I am assuming saliva only because of how it comes from the bats, and R0 < 1. Saliva is obviously harder to transmit than an aerosol.

There have been, and are, many viruses with the potential to become either regional epidemics or global pandemics. Most do not (thank Og!) otherwise there wouldn’t be 7+ billion people on the planet.

I (don’t) look forward to a couple decades of articles breathlessly cautioning about the next epidemic. Most of them won’t, and it will devolve to crying wolf until the next actual pandemic erupts.

I do think the world should have more robust monitoring, basic research, and public health infrastructure to look for potential threats and to deal with threats early.

I think it unlikely nipah will become a world-wide threat (certainly, it could be a local problem). I hope that I am not wrong.

Or, you know, cause that’s what happened with Delta (and every other variant out there.) The simple fact remains that the fewer people there are carrying SARS-COV-2 around and for less time, the fewer variants there will be. My unvaccinated neighbor is not helping that effort, and he deserves shit for it.

Not entirely sure that’s correct; smallpox had an r0 of 3.5 or more, and it could kill up to 1/3 of its victims in communities that hadn’t encountered the virus before.

Up to 90% of victims in communities who hadn’t encountered the virus before, actually.

Quite a bit depended on the exact variation of the smallpox virus, of which there were (are) several.

Yeah I was being conservative with those numbers - I’ve read some r0 stats of up to 6 or higher for smallpox. It does seem that mortality and infectiousness gradually declined in the 18th Century but as you say, more so for communities that had already had generations of people exposed to it.

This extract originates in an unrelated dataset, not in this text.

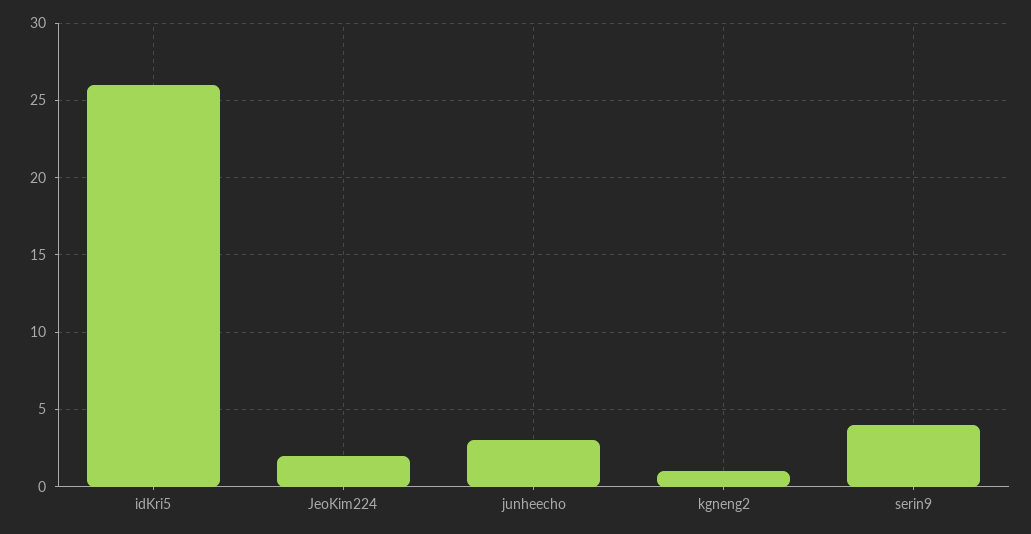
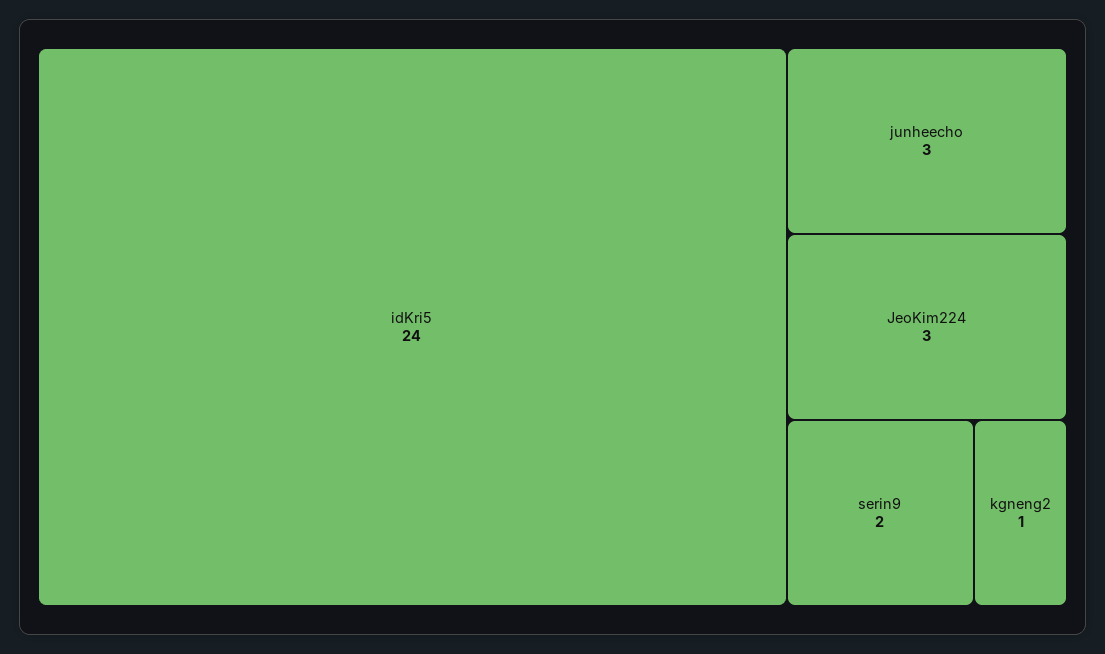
idKri5: 26 -> 24
JeoKim224: 2 -> 3
serin9: 4 -> 2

Smallpox is arguably responsible for nearly wiping out a fair number of indigenous tribes. It devastated the tribes of Massachusetts and other places in colonial America

Not a virus, but the infectious disease called white nose syndrome has killed upwards of 90% of the bats in naive populations it has encountered in the US.

Apparently, Eurasian bats are mostly immune to it, but it might have devastated their populations in the distant past.

Infectious diseases that kill their host too quickly don’t spread very effectively, but if they kill slowly, or become infectious before symptoms are severe (which is true of covid, it is most infectious a couple days before symptoms emerge) they can be arbitrarily deadly and still spread effectively.